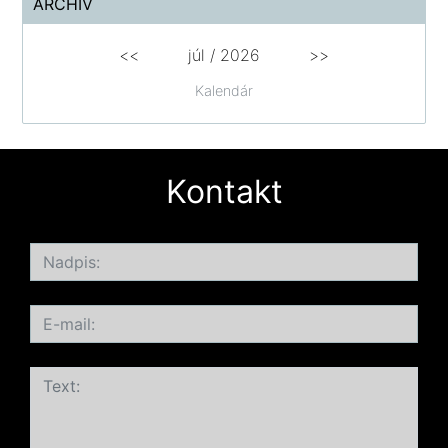
ARCHÍV
<<
júl /
2026
>>
Kalendár
Kontakt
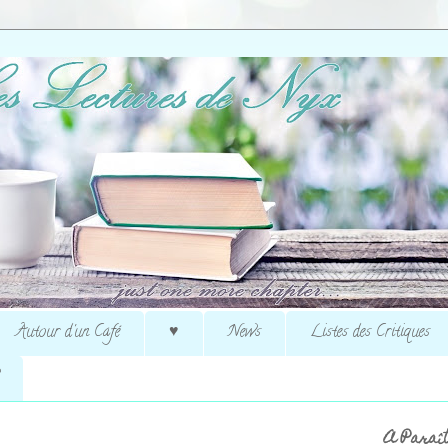
Autour d'un Café
♥
News
Listes des Critiques
A Paraît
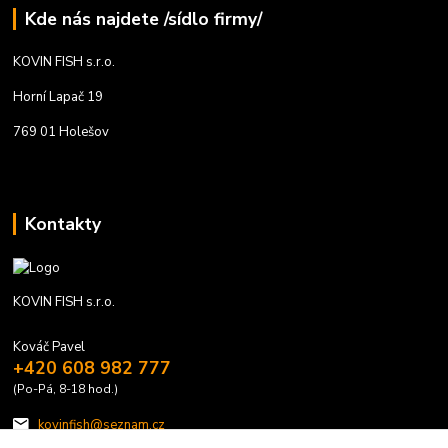
Kde nás najdete /sídlo firmy/
KOVIN FISH s.r.o.
Horní Lapač 19
769 01 Holešov
Kontakty
KOVIN FISH s.r.o.
Kováč Pavel
+420 608 982 777
(Po-Pá, 8-18 hod.)
kovinfish@seznam.cz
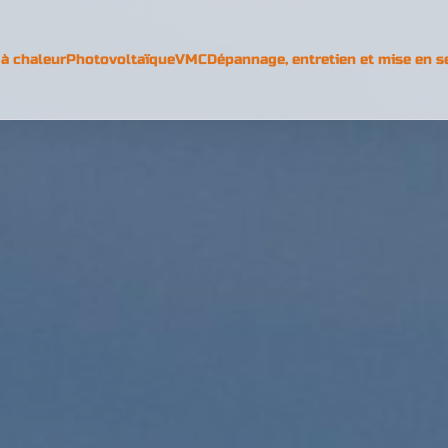
à chaleur
Photovoltaïque
VMC
Dépannage, entretien et mise en s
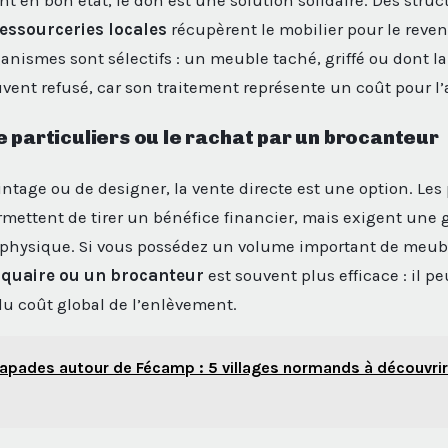
nt en bon état, le don est une solution solidaire. Des str
essourceries locales
récupèrent le mobilier pour le reven
anismes sont sélectifs : un meuble taché, griffé ou dont la
uvent refusé, car son traitement représente un coût pour l’
e particuliers ou le rachat par un brocanteur
intage ou de designer, la vente directe est une option. Les
ettent de tirer un bénéfice financier, mais exigent une 
t physique. Si vous possédez un volume important de meub
iquaire ou un brocanteur
est souvent plus efficace : il pe
du coût global de l’enlèvement.
apades autour de Fécamp : 5 villages normands à découvrir 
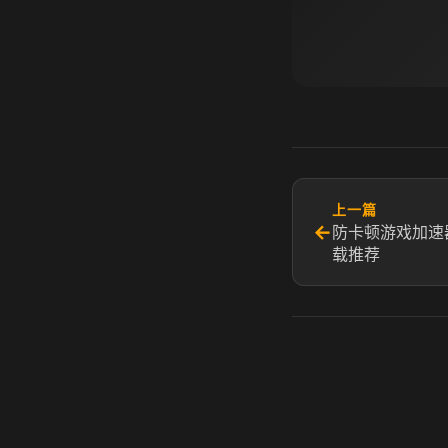
上一篇
←
防卡顿游戏加速
载推荐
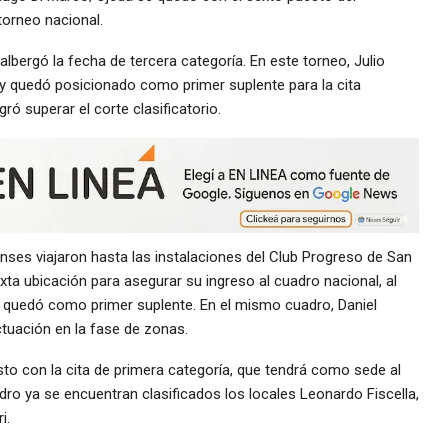
 torneo nacional.
albergó la fecha de tercera categoría. En este torneo, Julio
 y quedó posicionado como primer suplente para la cita
ró superar el corte clasificatorio.
enses viajaron hasta las instalaciones del Club Progreso de San
xta ubicación para asegurar su ingreso al cuadro nacional, al
 y quedó como primer suplente. En el mismo cuadro, Daniel
tuación en la fase de zonas.
sto con la cita de primera categoría, que tendrá como sede al
dro ya se encuentran clasificados los locales Leonardo Fiscella,
i.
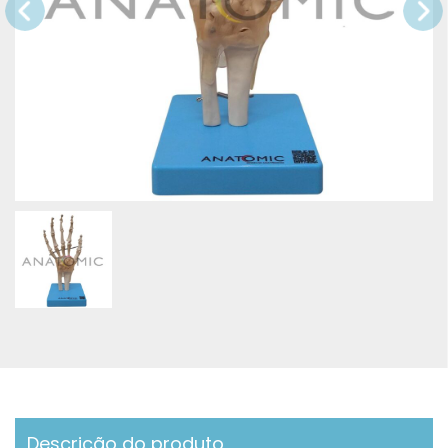
Descrição do produto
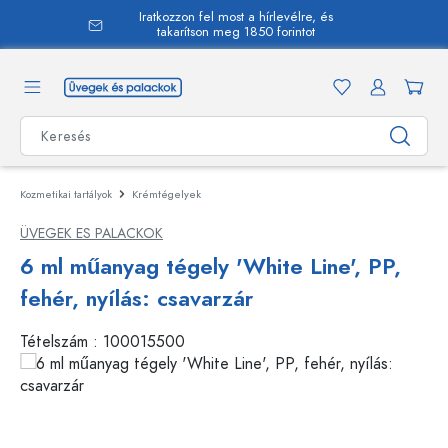
Iratkozzon fel most a hírlevélre, és
 tartalomra
takarítson meg 1850 forintot
Kozmetikai tartályok
Krémtégelyek
ÜVEGEK ES PALACKOK
6 ml műanyag tégely 'White Line', PP,
fehér, nyílás: csavarzár
Tételszám :
100015500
---
**TASK PROMPT**
Copy every line of text from the listing above word for word, in order, and leave out the lines that mark pictures.

**EXERCISE SOLUTION**
ARCHÍV
<<
júl /
2026
>>
Kalendár
Kontakt
Autour d'un Café
♥
News
Listes des Critiques
A Paraît
Kde nás najdete /sídlo firmy/
KOVIN FISH s.r.o.
Horní Lapač 19
769 01 Holešov
Kontakty
KOVIN FISH s.r.o.
Kováč Pavel
+420 608 982 777
(Po-Pá, 8-18 hod.)
kovinfish@seznam.cz
à chaleur
Photovoltaïque
VMC
Dépannage, entretien et mise en s
nt en bon état, le don est une solution solidaire. Des str
essourceries locales
récupèrent le mobilier pour le reven
anismes sont sélectifs : un meuble taché, griffé ou dont la
uvent refusé, car son traitement représente un coût pour l’
e particuliers ou le rachat par un brocanteur
intage ou de designer, la vente directe est une option. Les
ettent de tirer un bénéfice financier, mais exigent une 
t physique. Si vous possédez un volume important de meub
iquaire ou un brocanteur
est souvent plus efficace : il pe
du coût global de l’enlèvement.
apades autour de Fécamp : 5 villages normands à découvrir 
上一篇
←
防卡顿游戏加速
载推荐
 torneo nacional.
albergó la fecha de tercera categoría. En este torneo, Julio
 y quedó posicionado como primer suplente para la cita
ró superar el corte clasificatorio.
enses viajaron hasta las instalaciones del Club Progreso de San
xta ubicación para asegurar su ingreso al cuadro nacional, al
 y quedó como primer suplente. En el mismo cuadro, Daniel
tuación en la fase de zonas.
sto con la cita de primera categoría, que tendrá como sede al
dro ya se encuentran clasificados los locales Leonardo Fiscella,
i.
Descrição do produto
Iratkozzon fel most a hírlevélre, és
 tartalomra
takarítson meg 1850 forintot
Kozmetikai tartályok
Krémtégelyek
ÜVEGEK ES PALACKOK
6 ml műanyag tégely 'White Line', PP,
fehér, nyílás: csavarzár
Tételszám :
100015500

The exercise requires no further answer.